TASK PROMPT:
Listed below are entries; give the number of lines among them that include "down", and only that number.

GIVEN RECORDS:
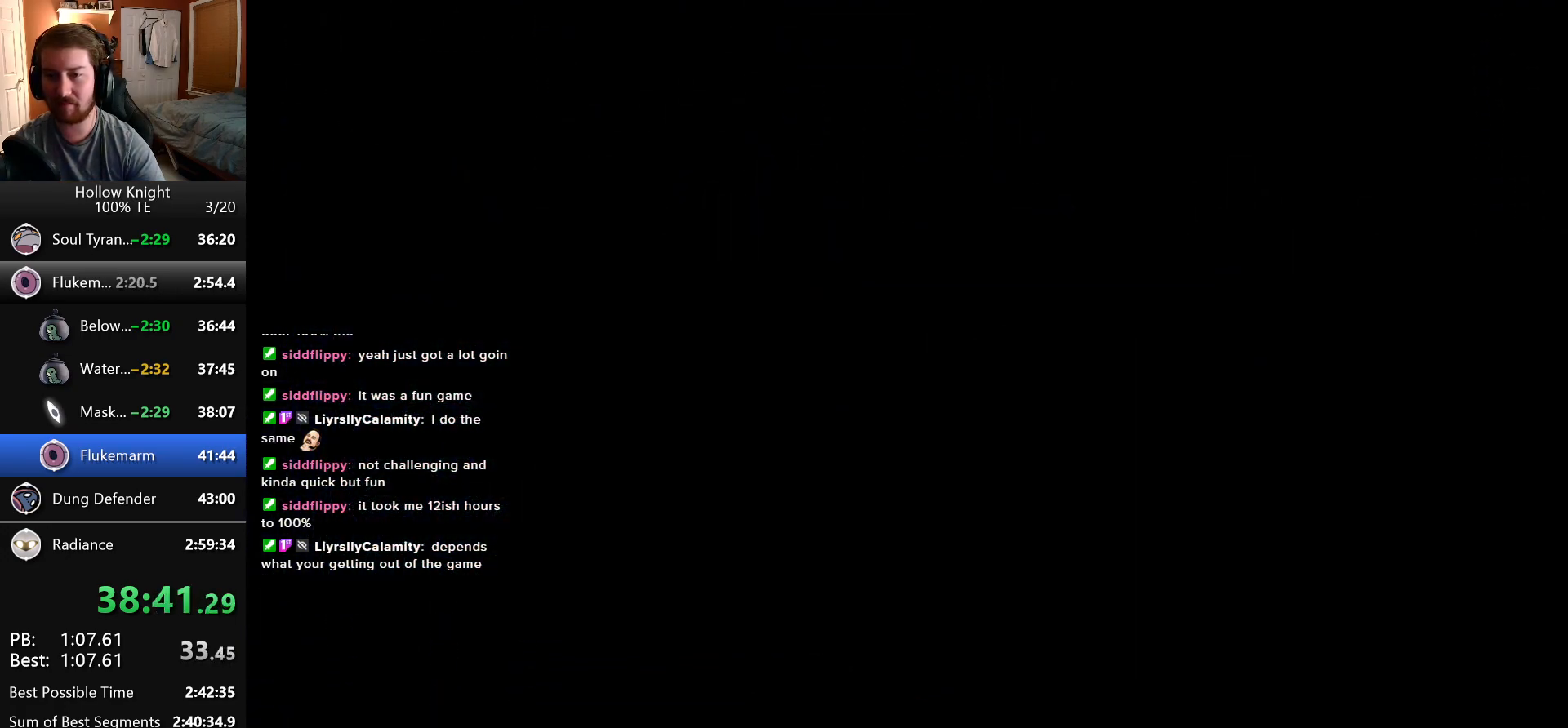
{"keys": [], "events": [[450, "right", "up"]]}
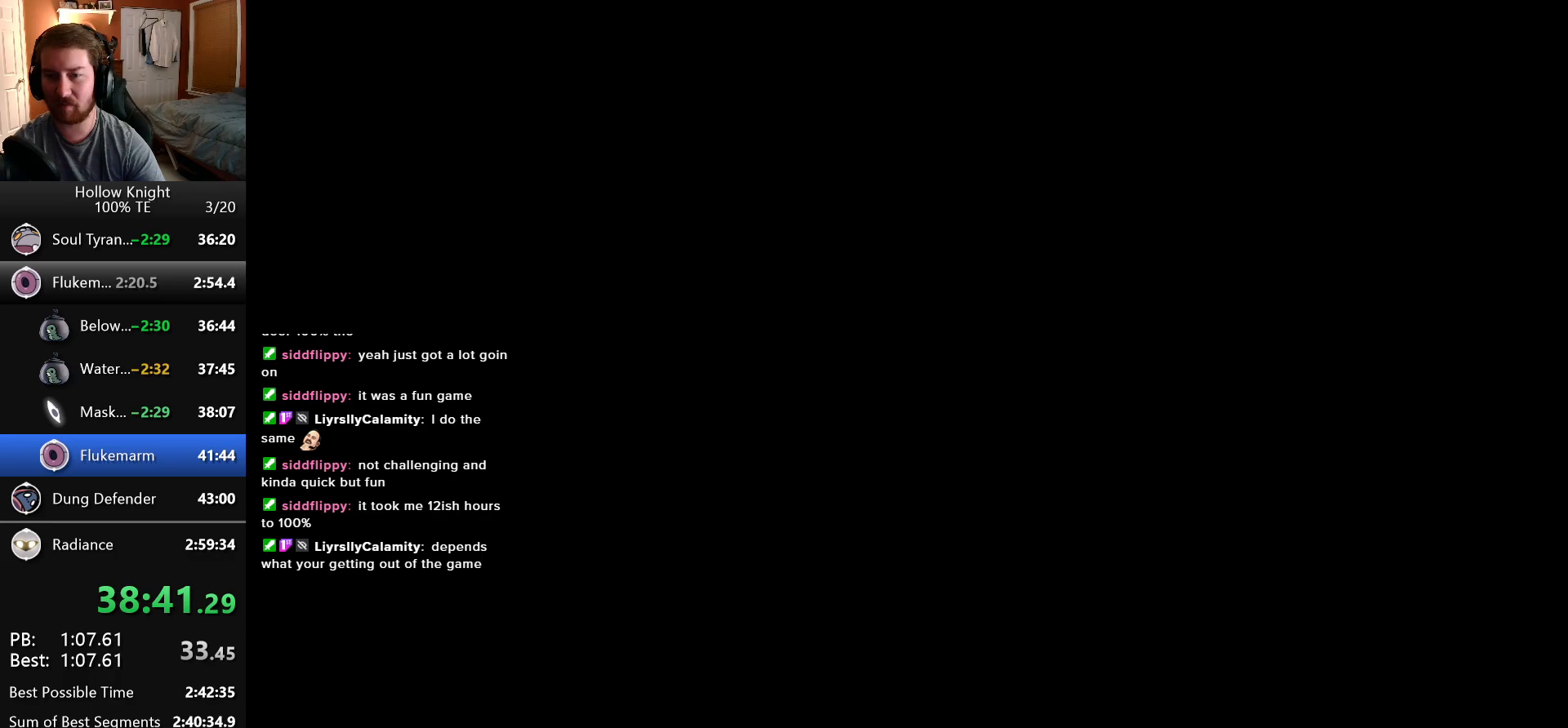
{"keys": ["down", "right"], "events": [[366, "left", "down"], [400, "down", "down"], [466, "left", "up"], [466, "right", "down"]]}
---
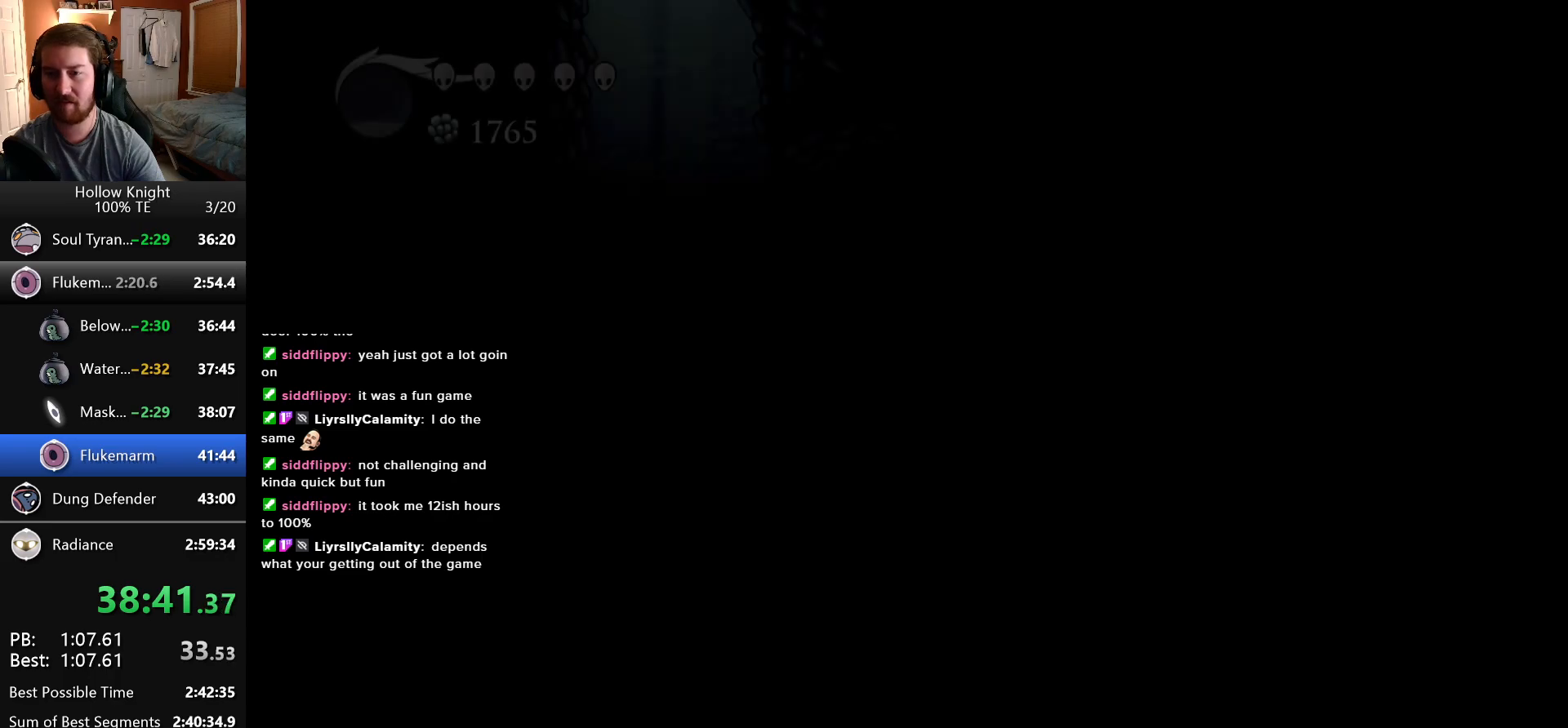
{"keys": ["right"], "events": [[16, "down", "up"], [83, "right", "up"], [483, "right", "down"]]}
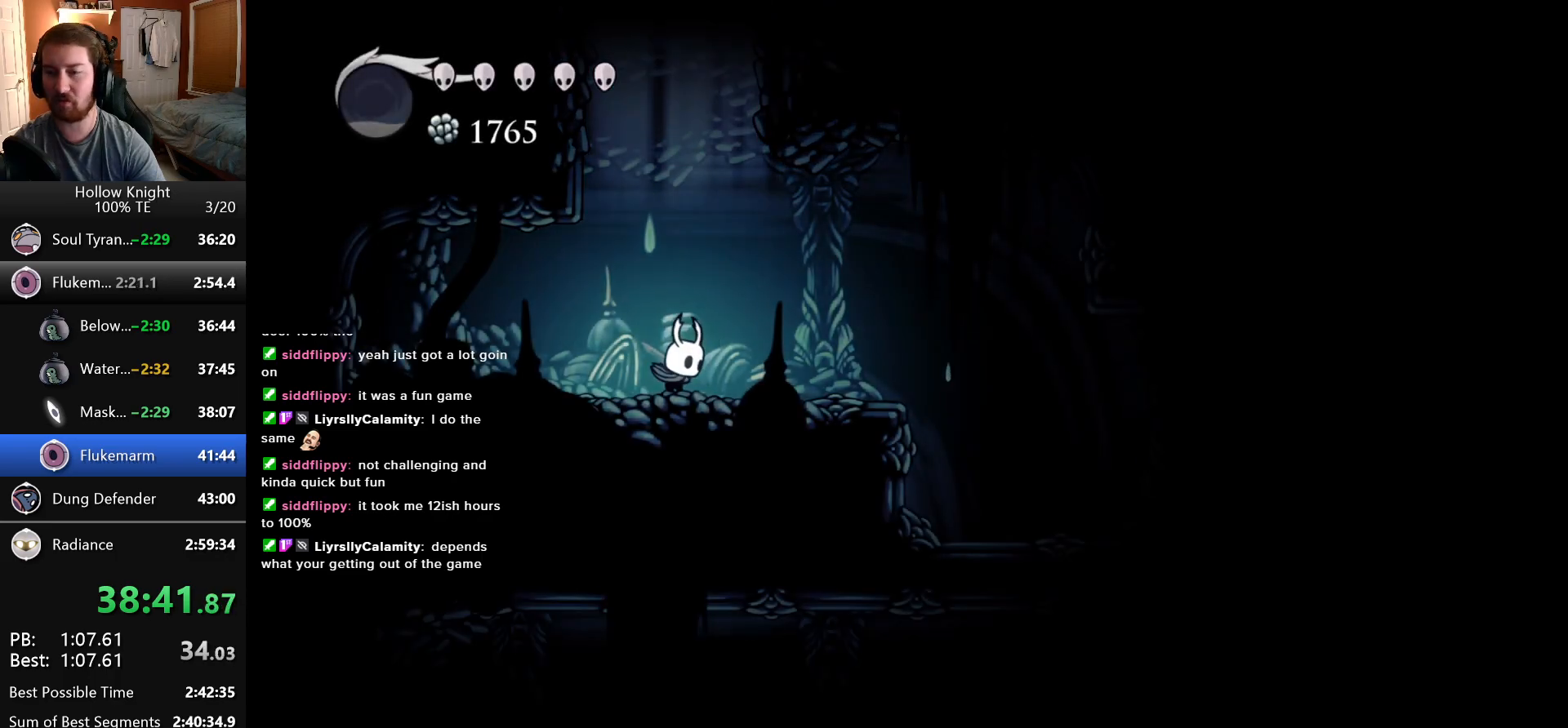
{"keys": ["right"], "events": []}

ANSWER BOX:
2